Un Roméo et Juliette judéo-chrétien, le son du shofar au coeur de la partition musicale; retour aux sources de West Side Story, l’un des plus grands films de tout les temps.
Au départ, il y a une idée de Jerome Robbins : « En 1949, s’est souvenu Arthur Laurents, Jerry voulait faire une adaptation contemporaine de Roméo et Juliette dans les quartiers du Lower East Side de New York, qui s’intitulerait de ce fait East Side Story. L’action se tiendrait au moment de la Pâque juive et catholique : les Montaigus seraient les catholiques, les Capulets, les juifs
Mais le projet est abandonné pour quelques années avant d’être réactivé :
Nous nous enflammons à nouveau pour l’idée d’un Roméo, note Léonard Bernstein dans son journal. Mais nous avons abandonné l’idée maîtresse de l’opposition entre juifs et catholiques qui n’est pas nouvelle et nous sommes convenus de ce qui à mon avis va vraiment marcher : deux bandes rivales d’adolescents, l’une constituée de nouveaux arrivants portoricains, l’autre d’ »Américains » de l’immigration blanche. Soudainement, tout prend vie : j’entends des rythmes et des pulsations, et, avant tout, je puis me faire une idée de l’architecture de la pièce.
Et même si les quatre créateurs de ce drame musical américain, Leonard Bernstein (musique), Jerome Robbins (mise en scène) , Arthur Laurents (livret) et Stephen Sondheim (paroles) sont juifs et que les identités ethniques des protagonistes ont été modifiées permettant à Léonard Bernstein de satisfaire son amour pour les rythmes latins et les percussions , c’est ce conflit interconfessionnel qui reste au cœur du développement thématique de la partition, l’inspiration originale dans la musique reste ancrée partout.

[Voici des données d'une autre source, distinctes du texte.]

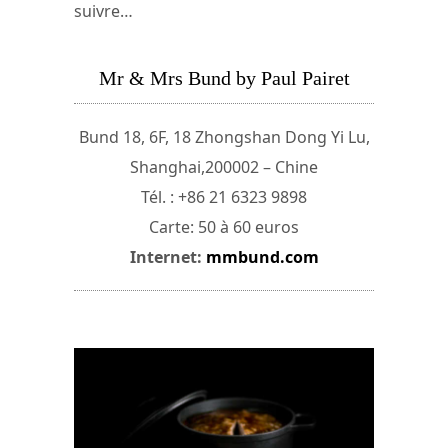
suivre…
Mr & Mrs Bund by Paul Pairet
Bund 18, 6F, 18 Zhongshan Dong Yi Lu,
Shanghai,200002 – Chine
Tél. : +86 21 6323 9898
Carte: 50 à 60 euros
Internet:
mmbund.com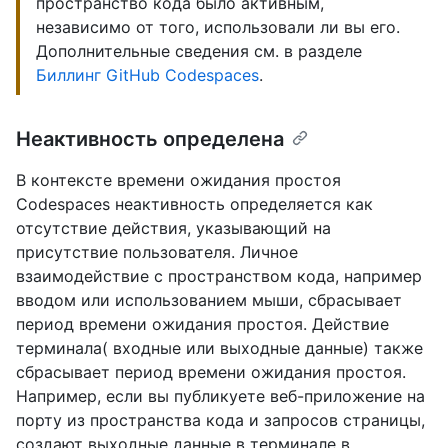
пространство кода было активным,
независимо от того, использовали ли вы его.
Дополнительные сведения см. в разделе
Биллинг GitHub Codespaces
.
Неактивность определена
В контексте времени ожидания простоя
Codespaces неактивность определяется как
отсутствие действия, указывающий на
присутствие пользователя. Личное
взаимодействие с пространством кода, например
вводом или использованием мыши, сбрасывает
период времени ожидания простоя. Действие
терминала( входные или выходные данные) также
сбрасывает период времени ожидания простоя.
Например, если вы публикуете веб-приложение на
порту из пространства кода и запросов страницы,
создают выходные данные в терминале в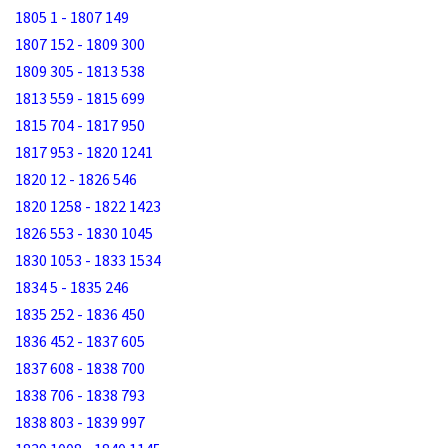
1805 1 - 1807 149
1807 152 - 1809 300
1809 305 - 1813 538
1813 559 - 1815 699
1815 704 - 1817 950
1817 953 - 1820 1241
1820 12 - 1826 546
1820 1258 - 1822 1423
1826 553 - 1830 1045
1830 1053 - 1833 1534
1834 5 - 1835 246
1835 252 - 1836 450
1836 452 - 1837 605
1837 608 - 1838 700
1838 706 - 1838 793
1838 803 - 1839 997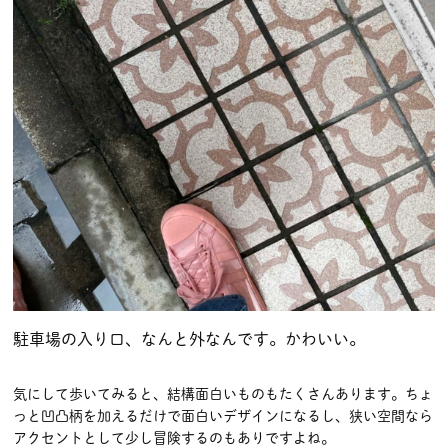
駐車場の入り口、なんと外なんです。かわいい。
気にして歩いてみると、結構面白いものもたくさんあります。ちょ
っと凹凸柄を加えるだけで面白いデザインになるし、狭い空間なら
アクセントとして少し冒険するのもありですよね。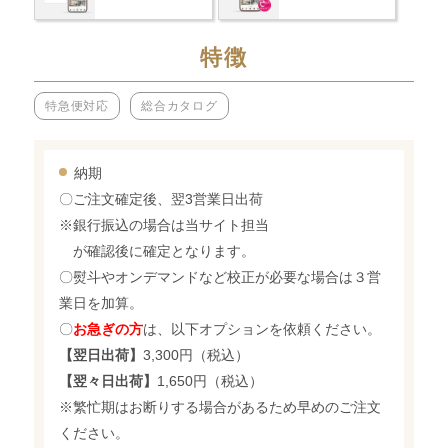
特徴
特急便対応
総合カタログ
納期
〇ご注文確定後、翌3営業日出荷
※銀行振込の場合は当サイト担当
が確認後に確定となります。
〇熨斗やオンデマンドなど校正が必要な場合は３営
業日を加算。
〇
お急ぎの方
は、以下オプションを依頼ください。
【翌日出荷】
3,300円（税込）
【翌々日出荷】
1,650円（税込）
※繁忙期はお断りする場合があるため早めのご注文
ください。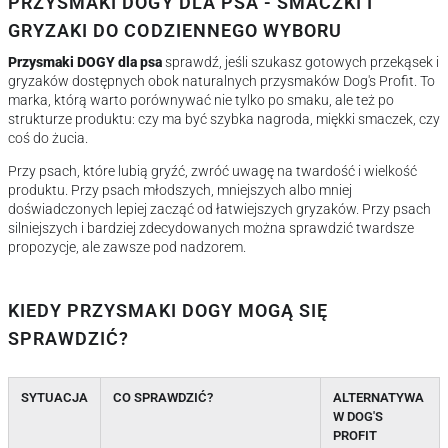
PRZYSMAKI DOGY DLA PSA - SMACZKI I
GRYZAKI DO CODZIENNEGO WYBORU
Przysmaki DOGY dla psa
sprawdź, jeśli szukasz gotowych przekąsek i
gryzaków dostępnych obok naturalnych przysmaków Dog's Profit. To
marka, którą warto porównywać nie tylko po smaku, ale też po
strukturze produktu: czy ma być szybka nagroda, miękki smaczek, czy
coś do żucia.
Przy psach, które lubią gryźć, zwróć uwagę na twardość i wielkość
produktu. Przy psach młodszych, mniejszych albo mniej
doświadczonych lepiej zacząć od łatwiejszych gryzaków. Przy psach
silniejszych i bardziej zdecydowanych można sprawdzić twardsze
propozycje, ale zawsze pod nadzorem.
KIEDY PRZYSMAKI DOGY MOGĄ SIĘ
SPRAWDZIĆ?
SYTUACJA
CO SPRAWDZIĆ?
ALTERNATYWA
W DOG'S
PROFIT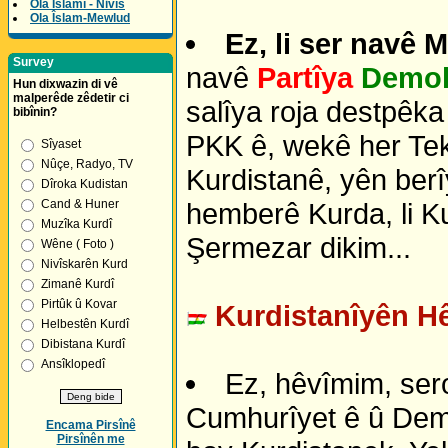
Ola Îslamî - Nivîs
Ola Îslam-Mewlud
Ez, li ser navê 
Survey
navê
Partîya
Demok
Hun dixwazin di vê
malperêde zêdetir ci
salîya roja destpêk
bibînin?
PKK ê, wekê her Tek
Sîyaset
Nûçe, Radyo, TV
Kurdistanê, yên berîy
Dîroka Kudistan
hemberê Kurda, li K
Cand & Huner
Muzîka Kurdî
Şermezar dikim...
Wêne ( Foto )
Nivîskarên Kurd
Zimanê Kurdî
Pirtûk û Kovar
Kurdistanîyên Hê
Helbestên Kurdî
Dibistana Kurdî
Ansîklopedî
Ez, hêvîmim, ser
Cumhurîyet ê û Demok
Encama Pirsînê
Pirsînên me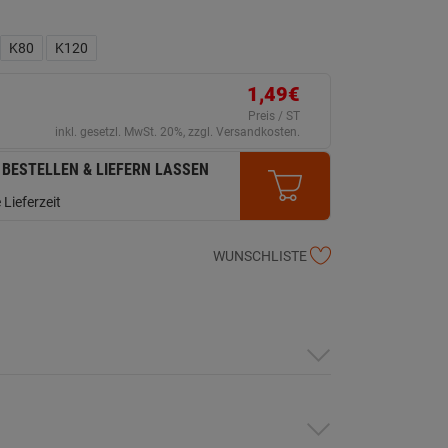
K80
K120
1,49€
Preis / ST
inkl. gesetzl. MwSt. 20%, zzgl. Versandkosten.
 BESTELLEN & LIEFERN LASSEN
 Lieferzeit
WUNSCHLISTE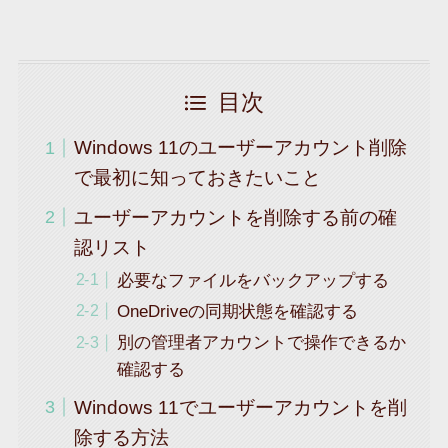
目次
Windows 11のユーザーアカウント削除
で最初に知っておきたいこと
ユーザーアカウントを削除する前の確
認リスト
必要なファイルをバックアップする
OneDriveの同期状態を確認する
別の管理者アカウントで操作できるか
確認する
Windows 11でユーザーアカウントを削
除する方法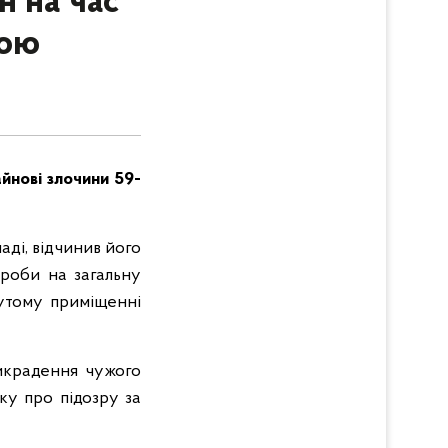
н на час
тою
йнові злочини 59-
аді, відчинив його
ироби на загальну
нутому приміщенні
викрадення чужого
ку про підозру за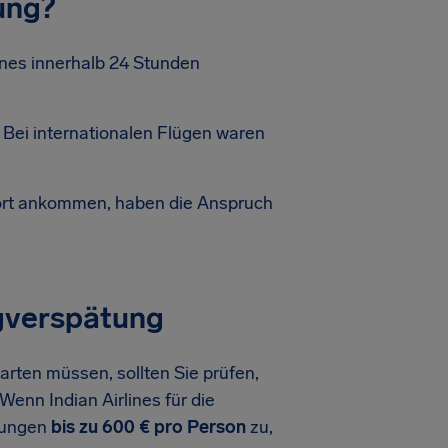
ung?
ines innerhalb 24 Stunden
 Bei internationalen Flügen waren
tsort ankommen, haben die Anspruch
ugverspätung
rten müssen, sollten Sie prüfen,
Wenn Indian Airlines für die
dnungen
bis zu 600 € pro Person
zu,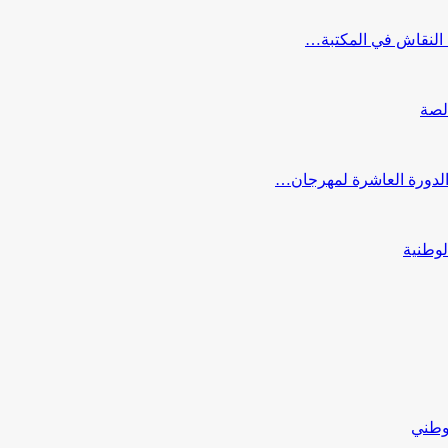
النقاش في المكتبة…
لصة
 الدورة العاشرة لمهرجان…
لوطنية
لوطني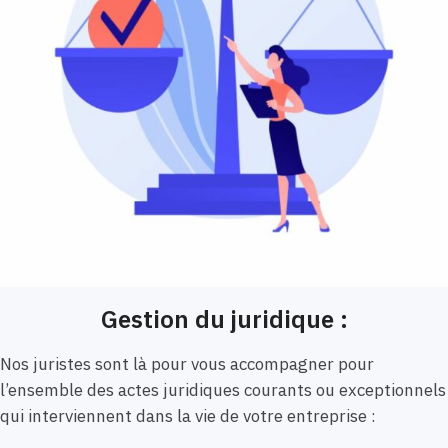
Gestion du juridique :
Nos juristes sont là pour vous accompagner pour
l’ensemble des actes juridiques courants ou exceptionnels
qui interviennent dans la vie de votre entreprise :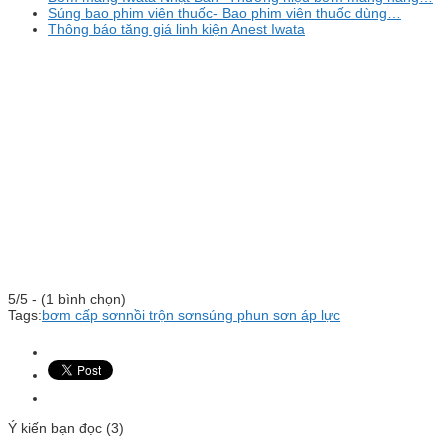
Súng bao phim viên thuốc- Bao phim viên thuốc dùng…
Thông báo tăng giá linh kiện Anest Iwata
5/5 - (1 bình chọn)
Tags:
bơm cấp sơn
nồi trộn sơn
súng phun sơn áp lực
Ý kiến bạn đọc (3)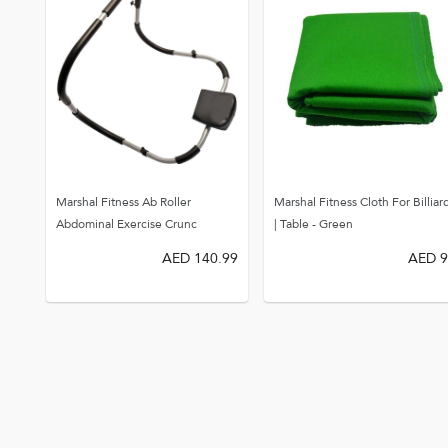
Marshal Fitness Ab Roller
Marshal Fitness Cloth For Billiar
Abdominal Exercise Crunc
Table - Green |
AED
140.99
AED
9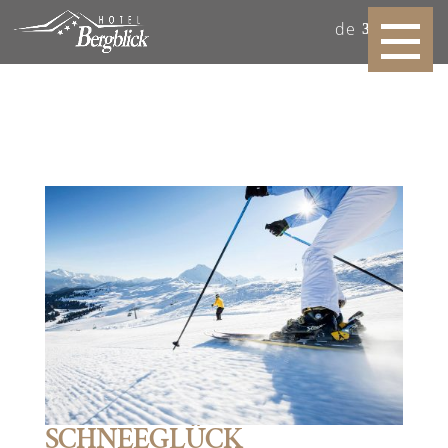
de
SCHNEEGLÜCK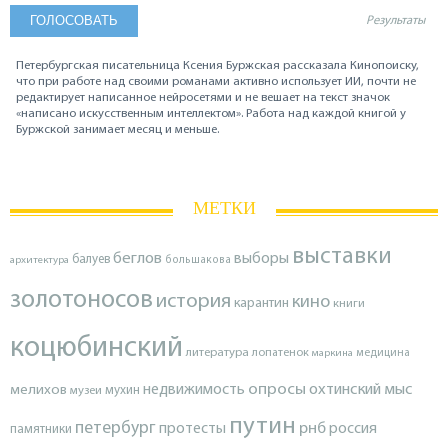
Результаты
Петербургская писательница Ксения Буржская рассказала Кинопоиску,
что при работе над своими романами активно использует ИИ, почти не
редактирует написанное нейросетями и не вешает на текст значок
«написано искусственным интеллектом». Работа над каждой книгой у
Буржской занимает месяц и меньше.
МЕТКИ
выставки
беглов
выборы
балуев
архитектура
большакова
золотоносов
история
кино
карантин
книги
коцюбинский
литература
лопатенок
маркина
медицина
опросы
недвижимость
охтинский мыс
мелихов
мухин
музеи
путин
петербург
протесты
рнб
россия
памятники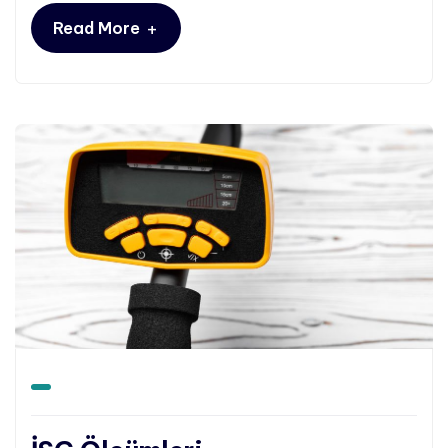
+
Read More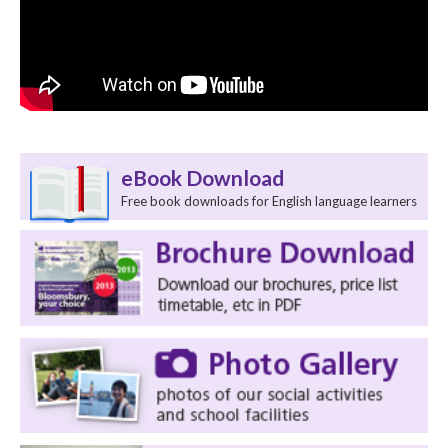
eBook Download
Free book downloads for English language learners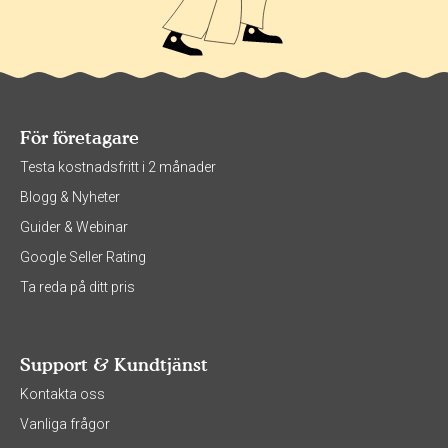
För företagare
Testa kostnadsfritt i 2 månader
Blogg & Nyheter
Guider & Webinar
Google Seller Rating
Ta reda på ditt pris
Support & Kundtjänst
Kontakta oss
Vanliga frågor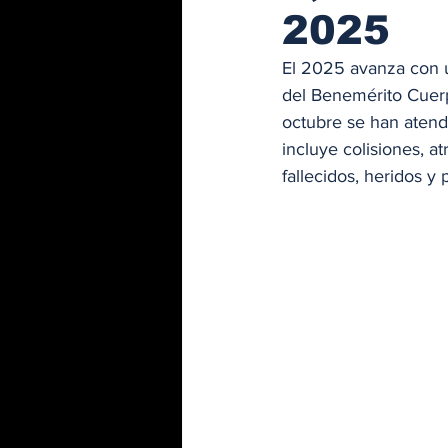
2025
El 2025 avanza con u
del Benemérito Cuer
octubre se han atendi
incluye colisiones, a
fallecidos, heridos y 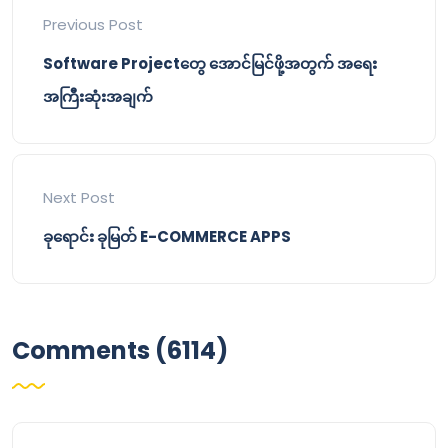
Previous Post
Software Projectတွေ အောင်မြင်ဖို့အတွက် အရေး
အကြီးဆုံးအချက်
Next Post
ခုရောင်း ခုမြတ် E-COMMERCE APPS
Comments (6114)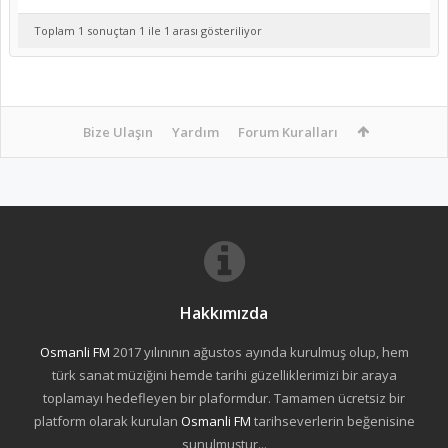
Toplam 1 sonuçtan 1 ile 1 arası gösteriliyor
Bize Ulaşın
Yardım
Forum Kuralları
Hakkımızda
Osmanli FM
2017 yılınının ağustos ayında kurulmuş olup, hem
türk sanat müziğini hemde tarihi güzelliklerimizi bir araya
toplamayı hedefleyen bir plaformdur. Tamamen ücretsiz bir
platform olarak kurulan
Osmanli FM
tarihseverlerin beğenisine
sunulmuştur...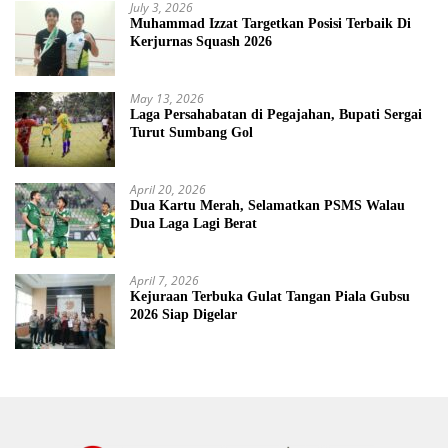
July 3, 2026
Muhammad Izzat Targetkan Posisi Terbaik Di
Kerjurnas Squash 2026
May 13, 2026
Laga Persahabatan di Pegajahan, Bupati Sergai
Turut Sumbang Gol
April 20, 2026
Dua Kartu Merah, Selamatkan PSMS Walau
Dua Laga Lagi Berat
April 7, 2026
Kejuraan Terbuka Gulat Tangan Piala Gubsu
2026 Siap Digelar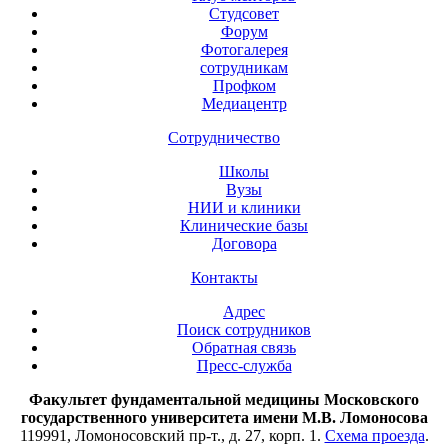
Студсовет
Форум
Фотогалерея
сотрудникам
Профком
Медиацентр
Сотрудничество
Школы
Вузы
НИИ и клиники
Клинические базы
Договора
Контакты
Адрес
Поиск сотрудников
Обратная связь
Пресс-служба
Факультет фундаментальной медицины Московского
государственного университета имени М.В. Ломоносова
119991, Ломоносовский пр-т., д. 27, корп. 1.
Схема проезда
.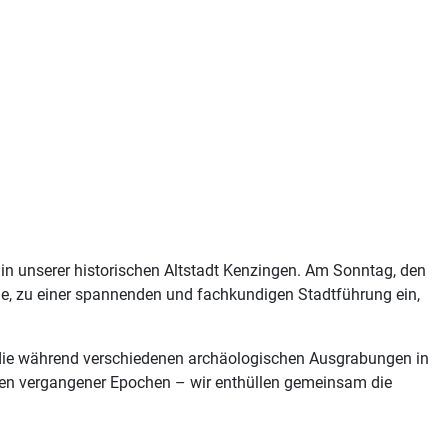
g in unserer historischen Altstadt Kenzingen. Am Sonntag, den
ge, zu einer spannenden und fachkundigen Stadtführung ein,
e, die während verschiedenen archäologischen Ausgrabungen in
uren vergangener Epochen – wir enthüllen gemeinsam die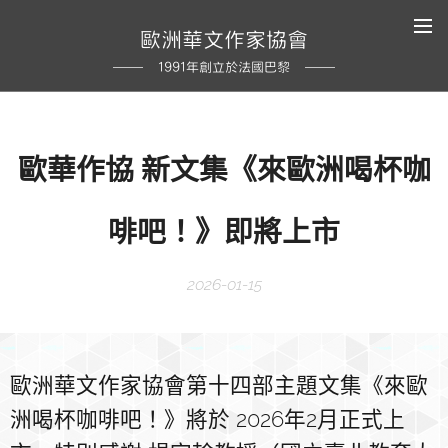
歐洲華文作家協會
1991年創立於法國巴黎
歐華作協 新文集《來歐洲喝杯咖
啡吧！》即將上市
2026-01-15
歐洲華文作家協會第十四部主題文集《來歐
洲喝杯咖啡吧！》將於 2026年2月正式上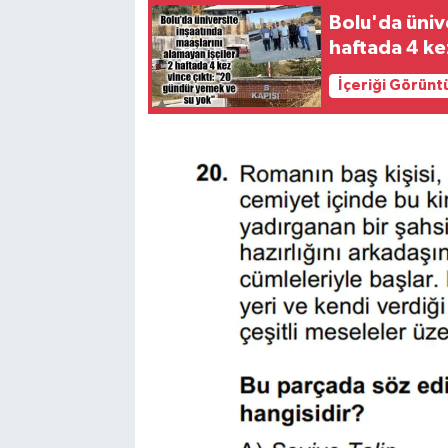
Bolu'da ünive
haftada 4 kez
İçeriği Görünt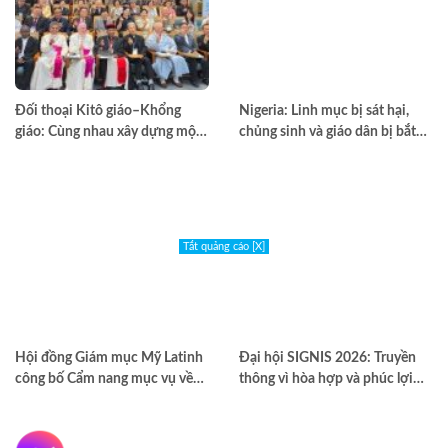
Đối thoại Kitô giáo–Khổng
Nigeria: Linh mục bị sát hại,
giáo: Cùng nhau xây dựng một
chủng sinh và giáo dân bị bắt
thế giới hài hòa hơn
cóc
Tắt quảng cáo [X]
Hội đồng Giám mục Mỹ Latinh
Đại hội SIGNIS 2026: Truyền
công bố Cẩm nang mục vụ về
thông vì hòa hợp và phúc lợi
nghiện ngập
môi trường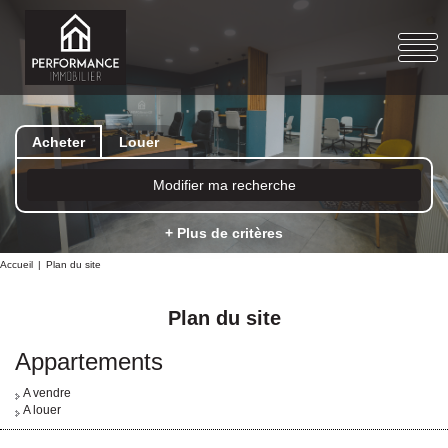
Acheter
Louer
Modifier ma recherche
+ Plus de critères
Accueil
Plan du site
Plan du site
Appartements
A vendre
A louer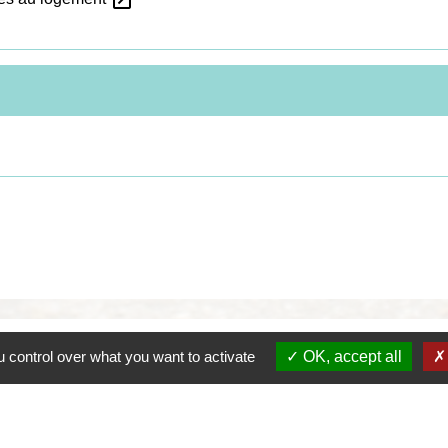
 control over what you want to activate
OK, accept all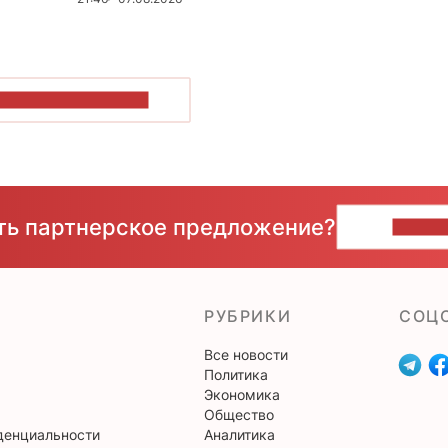
ОКАЗАТЬ БОЛЬШЕ
сть партнерское предложение?
НАПИ
РУБРИКИ
CОЦ
Все новости
Политика
Экономика
Общество
денциальности
Аналитика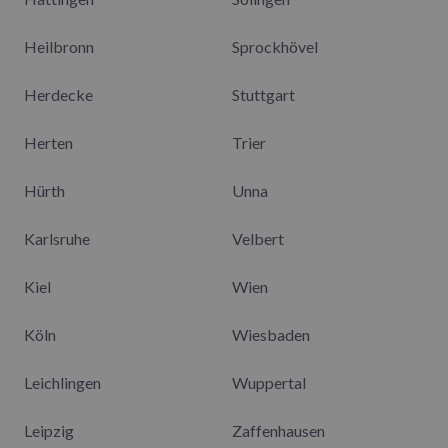
Heilbronn
Sprockhövel
Herdecke
Stuttgart
Herten
Trier
Hürth
Unna
Karlsruhe
Velbert
Kiel
Wien
Köln
Wiesbaden
Leichlingen
Wuppertal
Leipzig
Zaffenhausen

West Side Story est une illustration parfaite de l’assemblage extraordinairement réussi de sources et d’influences diverses. Il y a, par exemple, la chanson Somewhere qui s’inspire d’une mélodie du Lac des cygnes qui, elle-même, a un parfum hébraïque.
Mais le plus étonnant est la présence des sonneries de shofar, la trompette antique d’Israël tout au long de la partition.
Les premières notes de l’introduction ne sont rien d’autre qu’une évocation orchestrée à pleine gorge du son du shofar. Et ce thème est le noyau musical de Bernstein qui revient le plus dans la musique de cette partition.
ainsi que l’a démontré le musicologue Jack Gottlieb dans son merveilleux ouvrage Funny, It Doesn’t Sound Jewish.
West Side Story demeure, l’un des films musicaux les plus populaires, célèbre dans le monde entier, qui remporta en son temps pas moins de 10 Oscars.